Jordan's girlish voice suits the kid-speak of Oscar Brown Jr.'s 'Dat Dere' perfectly, but it is also a supple and virtuosic instrument on just about any kind of song ('Falling In Love With Love,' 'Laugh, Clown, Laugh'). The equally deft accompaniment of guitarist Barry Galbraith, bassist Steve Swallow, and drummer Denzil Best (an original bebopper) keeps the music fresh, alive, and nearly dancelike.
Sheila Jordan, vocals
Barry Galbraith, guitar
Steve Swallow, bass
Denzil Best, drums
Recorded at the Van Gelder Studio, Englewood Cliffs, New Jersey on September 19 and October 12, 1962
Digitally remastered
Sheila Jordan
is not only one of the premier singers in jazz, but she is known for her stimulating vocal workshops as well. A superb scat singer, she can just as easily reach the emotional depths of a ballad. Whether singing well-known standards or original material, she makes it all sound like no one else.
Jordan, née Dawson, grew up in Pennsylvania's coal mining country with her grandparents, singing in school and on amateur radio shows. In the early 1940s, she returned to live with her mother in Detroit, where she became interested in jazz after hearing a Charlie Parker recording. She met some of Detroit's young musicians during that time, such as Tommy Flanagan, Kenny Burrell, and Barry Harris. She then joined a vocal trio, Skeeter, Mitch, and Jean, which performed versions of Parker's and others' bebop solos in a manner akin to later vocal jazz trio Lambert, Hendricks & Ross.
Upon moving to New York City in the early '50s, Jordan sang in clubs and at jam sessions with some of the city's jazz giants, including Charles Mingus, Herbie Nichols, and Parker. She also studied with the renowned Lennie Tristano. In 1952, she married Parker's pianist, Duke Jordan. Ten years later, she made her acclaimed first recording, showing her vocal finesse on a ten-plus minute version of "You Are My Sunshine" on George Russell's album The Outer View. Thanks to Russell, she released her first album, Portrait of Sheila, on Blue Note, the first female vocalist to record for the label.
In the mid-1960s, Jordan's work encompassed jazz liturgies sung in churches and extensive club performances. After touring and recording with trombonist Roswell Rudd in the 1970s, Jordan became a member of the Steve Kuhn Quartet alongside bassist Harvie S and drummer Bob Moses. By the late '70s, jazz audiences began to understand her uncompromising style and her popularity increased.
Her preference for bass and voice led to several collaborations with bassists, including Arild Andersen, Harvie S, and Cameron Brown.
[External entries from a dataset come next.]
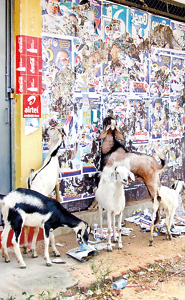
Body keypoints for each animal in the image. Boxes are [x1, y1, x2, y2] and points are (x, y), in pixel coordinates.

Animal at [24, 126, 65, 258]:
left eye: (53, 128)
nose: (46, 129)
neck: (52, 155)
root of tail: (31, 183)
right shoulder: (56, 182)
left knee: (26, 226)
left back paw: (25, 248)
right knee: (35, 228)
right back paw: (33, 250)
Jordan is the pioneer in bass/voice duo in jazz, starting in the early 1950s and continuing to the present.
In 1978, she began teaching at the City College of New York and has continued teaching jazz vocal workshops there until 2005. She is also a faculty member for Jazz in July at the University of Massachusetts at Amherst and the Vermont Jazz Center in Brattleboro, Vermont, and conducts workshops internationally as well. The singer has received several honors, including the 2008 Mary Lou Williams Award for a Lifetime of Service to Jazz. Jordan still travels extensively - nationally and abroad - performing with her quartet and as a duo with Brown.